*** RAW DATA ***

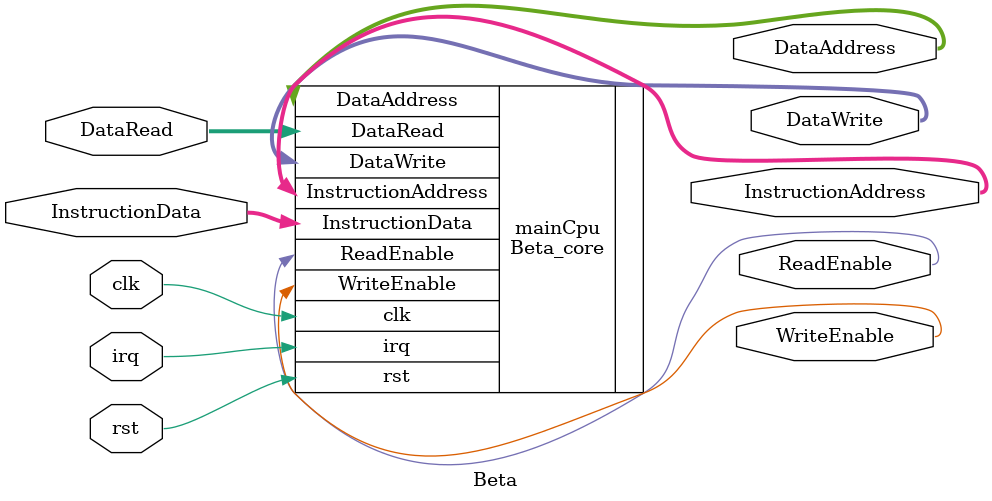
<source format=v>
`default_nettype none

module Beta (
    input clk,
    output [31:0] InstructionAddress,
    input [31:0] InstructionData,
    output [31:0] DataAddress,
    input [31:0] DataRead,
    output [31:0] DataWrite,
    output WriteEnable,
    output ReadEnable,
    input irq,
    input rst
);
  Beta_core mainCpu (
      .clk(clk),
      .InstructionAddress(InstructionAddress),
      .InstructionData(InstructionData),
      .DataAddress(DataAddress),
      .DataRead(DataRead),
      .DataWrite(DataWrite),
      .WriteEnable(WriteEnable),
      .ReadEnable(ReadEnable),
      .irq(irq),
      .rst(rst)
  );
  //start

endmodule

</source>
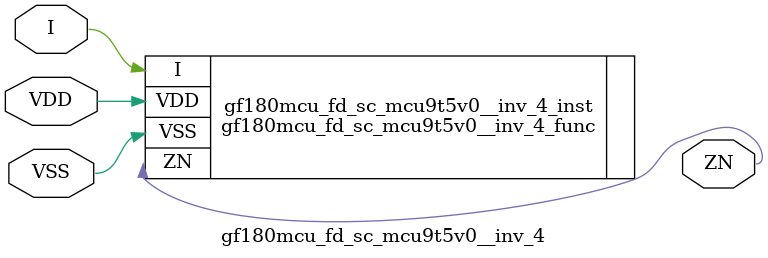
<source format=v>

module gf180mcu_fd_sc_mcu9t5v0__inv_4( I, ZN, VDD, VSS );
input I;
inout VDD, VSS;
output ZN;

   `ifdef FUNCTIONAL  //  functional //

	gf180mcu_fd_sc_mcu9t5v0__inv_4_func gf180mcu_fd_sc_mcu9t5v0__inv_4_behav_inst(.I(I),.ZN(ZN),.VDD(VDD),.VSS(VSS));

   `else

	gf180mcu_fd_sc_mcu9t5v0__inv_4_func gf180mcu_fd_sc_mcu9t5v0__inv_4_inst(.I(I),.ZN(ZN),.VDD(VDD),.VSS(VSS));

	// spec_gates_begin


	// spec_gates_end



   specify

	// specify_block_begin

	// comb arc I --> ZN
	 (I => ZN) = (1.0,1.0);

	// specify_block_end

   endspecify

   `endif

endmodule

</source>
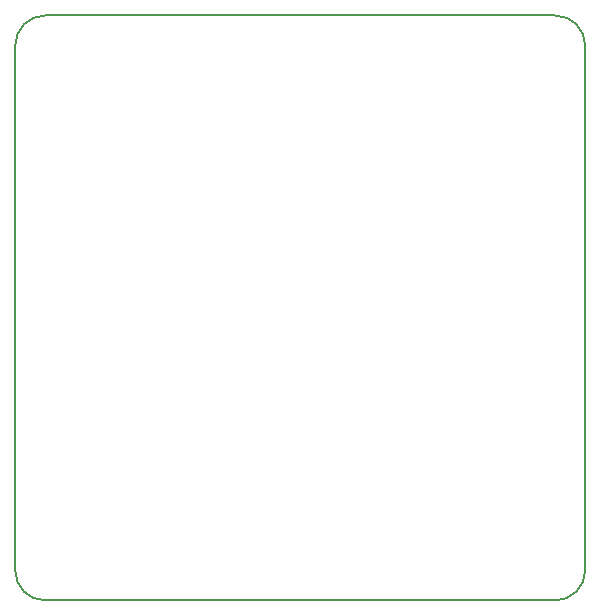
<source format=gbr>
G04 #@! TF.GenerationSoftware,KiCad,Pcbnew,(5.0.0)*
G04 #@! TF.CreationDate,2019-02-06T16:41:10-08:00*
G04 #@! TF.ProjectId,controller,636F6E74726F6C6C65722E6B69636164,rev?*
G04 #@! TF.SameCoordinates,Original*
G04 #@! TF.FileFunction,Profile,NP*
%FSLAX46Y46*%
G04 Gerber Fmt 4.6, Leading zero omitted, Abs format (unit mm)*
G04 Created by KiCad (PCBNEW (5.0.0)) date 02/06/19 16:41:10*
%MOMM*%
%LPD*%
G01*
G04 APERTURE LIST*
%ADD10C,0.150000*%
G04 APERTURE END LIST*
D10*
X45720000Y0D02*
X2540000Y0D01*
X45720000Y0D02*
G75*
G02X48260000Y-2540000I0J-2540000D01*
G01*
X48260000Y-46990000D02*
X48260000Y-2540000D01*
X48260000Y-46990000D02*
G75*
G02X45720000Y-49530000I-2540000J0D01*
G01*
X2540000Y-49530000D02*
X45720000Y-49530000D01*
X2540000Y-49530000D02*
G75*
G02X0Y-46990000I0J2540000D01*
G01*
X0Y-2540000D02*
X0Y-46990000D01*
X0Y-2540000D02*
G75*
G02X2540000Y0I2540000J0D01*
G01*
M02*

</source>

*** End of RAW DATA ***

Pictures aside, give the data again exactly as it appears.

**OUTPUT FOR THIS EXERCISE**
<source format=v>
`default_nettype none

module Beta (
    input clk,
    output [31:0] InstructionAddress,
    input [31:0] InstructionData,
    output [31:0] DataAddress,
    input [31:0] DataRead,
    output [31:0] DataWrite,
    output WriteEnable,
    output ReadEnable,
    input irq,
    input rst
);
  Beta_core mainCpu (
      .clk(clk),
      .InstructionAddress(InstructionAddress),
      .InstructionData(InstructionData),
      .DataAddress(DataAddress),
      .DataRead(DataRead),
      .DataWrite(DataWrite),
      .WriteEnable(WriteEnable),
      .ReadEnable(ReadEnable),
      .irq(irq),
      .rst(rst)
  );
  //start

endmodule

</source>
<source format=v>

module gf180mcu_fd_sc_mcu9t5v0__inv_4( I, ZN, VDD, VSS );
input I;
inout VDD, VSS;
output ZN;

   `ifdef FUNCTIONAL  //  functional //

	gf180mcu_fd_sc_mcu9t5v0__inv_4_func gf180mcu_fd_sc_mcu9t5v0__inv_4_behav_inst(.I(I),.ZN(ZN),.VDD(VDD),.VSS(VSS));

   `else

	gf180mcu_fd_sc_mcu9t5v0__inv_4_func gf180mcu_fd_sc_mcu9t5v0__inv_4_inst(.I(I),.ZN(ZN),.VDD(VDD),.VSS(VSS));

	// spec_gates_begin


	// spec_gates_end



   specify

	// specify_block_begin

	// comb arc I --> ZN
	 (I => ZN) = (1.0,1.0);

	// specify_block_end

   endspecify

   `endif

endmodule

</source>
<source format=gbr>
G04 #@! TF.GenerationSoftware,KiCad,Pcbnew,(5.0.0)*
G04 #@! TF.CreationDate,2019-02-06T16:41:10-08:00*
G04 #@! TF.ProjectId,controller,636F6E74726F6C6C65722E6B69636164,rev?*
G04 #@! TF.SameCoordinates,Original*
G04 #@! TF.FileFunction,Profile,NP*
%FSLAX46Y46*%
G04 Gerber Fmt 4.6, Leading zero omitted, Abs format (unit mm)*
G04 Created by KiCad (PCBNEW (5.0.0)) date 02/06/19 16:41:10*
%MOMM*%
%LPD*%
G01*
G04 APERTURE LIST*
%ADD10C,0.150000*%
G04 APERTURE END LIST*
D10*
X45720000Y0D02*
X2540000Y0D01*
X45720000Y0D02*
G75*
G02X48260000Y-2540000I0J-2540000D01*
G01*
X48260000Y-46990000D02*
X48260000Y-2540000D01*
X48260000Y-46990000D02*
G75*
G02X45720000Y-49530000I-2540000J0D01*
G01*
X2540000Y-49530000D02*
X45720000Y-49530000D01*
X2540000Y-49530000D02*
G75*
G02X0Y-46990000I0J2540000D01*
G01*
X0Y-2540000D02*
X0Y-46990000D01*
X0Y-2540000D02*
G75*
G02X2540000Y0I2540000J0D01*
G01*
M02*

</source>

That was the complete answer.